Partly that has happened as a side-effect of a series of debilitating electoral defeats; but it is also the lack of a decisive leadership that has weakened and made it rudderless. The contrast between the two central parties is stark. The strength of the BJP leadership has never been greater than it is now. The Congress’s, on the other hand, has never been lesser than it is now.

The Congress may have missed an opportunity to revamp its leadership three years ago when Ms Gandhi stepped down and a new president was to be appointed. As it happened, it was her son who succeeded her. And that might have been the most serious wrong move by the party to create a strong leadership. For Rahul has never really demonstrated his ability to be the leader of the party. His track record—whether it is in leading an electoral campaign or strategy, or in restructuring the party—has been lacklustre to put it mildly.

Back in 2014, before the parliamentary elections, this author had written in a column for an Indian newspaper that the Congress had done a wise thing by not naming Rahul (who was then the party’s vice-president) as its prime ministerial candidate. The argument that I put forward was that he was not ready for the role. And although wishing that the Congress party will come back to power when the next parliamentary elections are held is, at least for now, in the realm of fantasy, Rahul still isn’t ready for that role. Then and again in the 2019 elections, the BJP went to the polls with a strong prime ministerial candidate, Narendra Modi, and won both times.

ALSO READ: Can Capt Amarinder Save Congress?

The thing is that the Congress has never really looked beyond the Gandhi family for its top leadership position. In 2017, Rahul took over from his mother; in 2019, when he stepped down, his mother became interim president, a position she continues to hold even as dissent, and calls for a new leadership are welling up from within the party ranks. It is true that the Gandhi family has acted like some kind of glue that keeps the Congress party together. The family’s writ runs large in the party and dissent has been discouraged. Probably not any longer.

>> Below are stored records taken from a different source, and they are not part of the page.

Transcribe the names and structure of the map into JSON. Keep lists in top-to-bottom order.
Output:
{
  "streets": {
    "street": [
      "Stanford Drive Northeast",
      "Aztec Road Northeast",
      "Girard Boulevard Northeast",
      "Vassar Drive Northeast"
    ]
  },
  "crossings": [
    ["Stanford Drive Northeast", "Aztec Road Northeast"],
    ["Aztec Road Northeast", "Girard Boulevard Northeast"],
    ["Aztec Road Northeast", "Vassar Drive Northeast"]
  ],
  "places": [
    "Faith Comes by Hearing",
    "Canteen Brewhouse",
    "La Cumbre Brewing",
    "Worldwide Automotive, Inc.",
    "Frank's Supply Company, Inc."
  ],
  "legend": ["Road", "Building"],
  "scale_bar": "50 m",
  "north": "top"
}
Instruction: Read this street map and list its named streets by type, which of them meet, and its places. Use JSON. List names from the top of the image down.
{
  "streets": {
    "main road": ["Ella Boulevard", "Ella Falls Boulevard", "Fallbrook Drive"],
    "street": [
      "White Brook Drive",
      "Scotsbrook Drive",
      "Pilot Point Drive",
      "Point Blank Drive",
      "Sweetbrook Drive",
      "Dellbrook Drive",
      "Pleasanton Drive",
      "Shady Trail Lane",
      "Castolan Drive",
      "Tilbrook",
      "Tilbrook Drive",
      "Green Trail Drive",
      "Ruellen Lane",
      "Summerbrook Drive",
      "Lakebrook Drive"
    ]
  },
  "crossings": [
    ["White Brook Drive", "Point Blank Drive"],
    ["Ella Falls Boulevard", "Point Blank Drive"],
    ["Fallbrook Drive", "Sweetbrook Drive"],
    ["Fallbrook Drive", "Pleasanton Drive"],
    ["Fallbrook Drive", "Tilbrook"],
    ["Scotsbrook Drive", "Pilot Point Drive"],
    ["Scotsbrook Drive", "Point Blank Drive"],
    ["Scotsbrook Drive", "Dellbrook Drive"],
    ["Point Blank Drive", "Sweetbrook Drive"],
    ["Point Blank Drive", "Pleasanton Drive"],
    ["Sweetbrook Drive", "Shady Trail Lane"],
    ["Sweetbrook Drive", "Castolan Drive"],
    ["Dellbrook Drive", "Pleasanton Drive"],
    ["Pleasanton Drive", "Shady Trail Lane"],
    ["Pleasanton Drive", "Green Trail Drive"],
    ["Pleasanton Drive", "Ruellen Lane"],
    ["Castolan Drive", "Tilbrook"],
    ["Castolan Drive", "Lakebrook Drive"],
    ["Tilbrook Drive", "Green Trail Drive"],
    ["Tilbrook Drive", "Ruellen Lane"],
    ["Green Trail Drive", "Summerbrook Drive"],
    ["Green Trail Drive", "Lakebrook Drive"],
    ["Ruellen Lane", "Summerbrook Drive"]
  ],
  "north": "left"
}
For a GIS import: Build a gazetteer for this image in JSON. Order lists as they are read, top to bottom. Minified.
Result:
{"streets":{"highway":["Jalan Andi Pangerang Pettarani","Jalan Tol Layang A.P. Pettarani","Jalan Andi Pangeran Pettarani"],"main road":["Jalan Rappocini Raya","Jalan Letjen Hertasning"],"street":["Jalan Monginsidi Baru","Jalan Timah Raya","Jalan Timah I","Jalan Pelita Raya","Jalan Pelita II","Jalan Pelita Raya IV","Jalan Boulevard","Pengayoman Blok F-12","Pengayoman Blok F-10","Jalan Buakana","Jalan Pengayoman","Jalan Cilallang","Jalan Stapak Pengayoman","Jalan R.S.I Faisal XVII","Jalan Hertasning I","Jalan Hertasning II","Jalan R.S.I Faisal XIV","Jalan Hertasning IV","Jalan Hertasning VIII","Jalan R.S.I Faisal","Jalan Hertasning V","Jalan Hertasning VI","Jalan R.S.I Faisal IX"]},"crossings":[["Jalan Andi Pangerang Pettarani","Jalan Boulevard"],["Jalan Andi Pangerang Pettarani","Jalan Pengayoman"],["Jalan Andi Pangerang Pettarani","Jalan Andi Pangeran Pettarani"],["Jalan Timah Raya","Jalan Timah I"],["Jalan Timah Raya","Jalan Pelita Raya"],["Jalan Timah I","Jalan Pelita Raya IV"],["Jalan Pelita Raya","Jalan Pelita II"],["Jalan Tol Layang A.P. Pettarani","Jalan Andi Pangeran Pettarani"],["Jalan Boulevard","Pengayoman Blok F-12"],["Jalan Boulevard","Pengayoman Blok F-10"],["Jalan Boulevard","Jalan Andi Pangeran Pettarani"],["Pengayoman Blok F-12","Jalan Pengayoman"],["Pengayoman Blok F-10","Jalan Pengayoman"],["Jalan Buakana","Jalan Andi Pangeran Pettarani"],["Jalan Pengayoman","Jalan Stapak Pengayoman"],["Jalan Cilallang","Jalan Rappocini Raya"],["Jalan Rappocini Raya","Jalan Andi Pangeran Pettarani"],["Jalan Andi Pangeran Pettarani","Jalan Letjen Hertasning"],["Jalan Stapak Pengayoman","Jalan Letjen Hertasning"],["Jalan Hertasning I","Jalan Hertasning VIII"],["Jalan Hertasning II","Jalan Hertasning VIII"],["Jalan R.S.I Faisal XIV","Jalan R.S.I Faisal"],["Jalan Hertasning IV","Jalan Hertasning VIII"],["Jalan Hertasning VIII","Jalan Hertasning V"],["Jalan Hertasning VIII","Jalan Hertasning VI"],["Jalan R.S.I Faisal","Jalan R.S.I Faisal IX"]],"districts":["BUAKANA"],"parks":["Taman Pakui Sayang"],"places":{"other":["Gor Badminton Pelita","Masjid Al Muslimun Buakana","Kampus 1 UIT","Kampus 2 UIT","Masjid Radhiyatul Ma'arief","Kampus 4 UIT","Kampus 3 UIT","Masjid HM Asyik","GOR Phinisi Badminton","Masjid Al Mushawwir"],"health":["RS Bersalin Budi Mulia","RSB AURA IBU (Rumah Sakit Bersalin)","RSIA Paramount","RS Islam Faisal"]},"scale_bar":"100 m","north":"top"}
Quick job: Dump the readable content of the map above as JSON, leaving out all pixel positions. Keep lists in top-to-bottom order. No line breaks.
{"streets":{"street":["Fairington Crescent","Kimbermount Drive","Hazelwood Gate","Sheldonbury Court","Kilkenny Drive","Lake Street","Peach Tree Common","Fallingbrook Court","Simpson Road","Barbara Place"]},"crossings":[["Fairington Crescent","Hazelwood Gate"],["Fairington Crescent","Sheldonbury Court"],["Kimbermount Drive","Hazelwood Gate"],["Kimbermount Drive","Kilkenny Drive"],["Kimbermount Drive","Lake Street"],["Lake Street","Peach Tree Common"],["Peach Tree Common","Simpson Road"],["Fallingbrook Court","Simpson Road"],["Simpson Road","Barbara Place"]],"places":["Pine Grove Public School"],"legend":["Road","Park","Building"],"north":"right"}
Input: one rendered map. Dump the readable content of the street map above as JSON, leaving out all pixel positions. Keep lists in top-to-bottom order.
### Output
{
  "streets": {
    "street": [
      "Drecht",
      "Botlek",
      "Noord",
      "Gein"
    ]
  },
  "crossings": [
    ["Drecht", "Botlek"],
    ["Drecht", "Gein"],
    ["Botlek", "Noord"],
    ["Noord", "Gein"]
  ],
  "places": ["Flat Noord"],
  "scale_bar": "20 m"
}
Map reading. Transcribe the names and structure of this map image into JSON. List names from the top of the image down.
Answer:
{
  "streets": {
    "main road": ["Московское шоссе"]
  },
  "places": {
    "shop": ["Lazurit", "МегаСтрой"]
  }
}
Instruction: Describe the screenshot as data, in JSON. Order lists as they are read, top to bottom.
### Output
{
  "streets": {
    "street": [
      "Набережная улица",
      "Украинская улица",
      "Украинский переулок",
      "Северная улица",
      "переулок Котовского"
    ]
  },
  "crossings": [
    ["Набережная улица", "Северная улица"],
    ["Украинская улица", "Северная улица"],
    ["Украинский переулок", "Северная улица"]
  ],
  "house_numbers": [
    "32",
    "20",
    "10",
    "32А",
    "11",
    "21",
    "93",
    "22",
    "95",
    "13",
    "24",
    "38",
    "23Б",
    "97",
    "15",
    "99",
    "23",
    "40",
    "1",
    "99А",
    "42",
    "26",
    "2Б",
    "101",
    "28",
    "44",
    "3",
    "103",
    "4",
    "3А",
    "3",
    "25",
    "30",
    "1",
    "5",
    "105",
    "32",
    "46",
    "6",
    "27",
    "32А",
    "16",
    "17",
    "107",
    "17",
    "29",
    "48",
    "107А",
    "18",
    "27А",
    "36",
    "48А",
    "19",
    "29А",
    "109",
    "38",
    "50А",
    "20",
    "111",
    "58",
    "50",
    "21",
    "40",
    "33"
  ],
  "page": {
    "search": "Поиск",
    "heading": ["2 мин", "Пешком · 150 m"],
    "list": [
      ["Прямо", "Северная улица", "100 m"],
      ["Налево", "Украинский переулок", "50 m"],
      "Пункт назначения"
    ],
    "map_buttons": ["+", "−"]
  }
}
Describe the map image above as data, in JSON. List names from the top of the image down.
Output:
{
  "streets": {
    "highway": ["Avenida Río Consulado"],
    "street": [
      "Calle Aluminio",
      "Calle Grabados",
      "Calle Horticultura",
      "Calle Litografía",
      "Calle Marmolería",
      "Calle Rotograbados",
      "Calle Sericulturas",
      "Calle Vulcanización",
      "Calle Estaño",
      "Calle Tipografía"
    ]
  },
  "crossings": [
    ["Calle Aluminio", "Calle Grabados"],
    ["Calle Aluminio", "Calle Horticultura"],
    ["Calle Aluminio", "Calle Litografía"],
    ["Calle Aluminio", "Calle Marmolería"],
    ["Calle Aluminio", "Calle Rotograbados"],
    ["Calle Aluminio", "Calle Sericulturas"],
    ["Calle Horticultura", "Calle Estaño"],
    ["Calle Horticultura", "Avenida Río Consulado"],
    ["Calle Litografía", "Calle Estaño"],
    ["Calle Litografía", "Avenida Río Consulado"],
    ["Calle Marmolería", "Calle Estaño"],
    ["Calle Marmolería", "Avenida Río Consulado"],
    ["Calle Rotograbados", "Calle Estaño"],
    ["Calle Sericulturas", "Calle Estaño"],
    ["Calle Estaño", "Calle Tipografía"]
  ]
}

The letter by senior leaders; Azad’s recent statement; the resignation of several leaders (some of them to join the BJP) all of this point towards one thing: the Congress cannot exist in the manner it has been for so long. A non-Gandhi leader is what the party needs most now. But even if it finds one, that person has to enjoy the autonomy and freedom to change how the party organises; how it functions; and how it strategises.

The first step would be for its current leadership to heed the voices of reason that are surfacing from within. Its most important leaders, some of whom have much more successful political achievements than, say, Rahul Gandhi, have demanded changes in the way the party is led and how it functions. For Ms Gandhi, as interim president, that is the writing on the wall—in clear and bold letters. The second thing for the party and its main movers is to realise that the climb from where the party has fallen is going to be a long and very arduous one. The morale of its grassroots-level workers is low; dissent has spread among its leaders in various states; and the BJP has strengthened its position over the past six years that it has ruled at the Centre.

The Congress’s comeback, if the party reads that writing on the wall, is going to be slow, and often not painless. And, if those warning signs go unheeded, then what once was India’s all-powerful national party could hurtle towards extinction.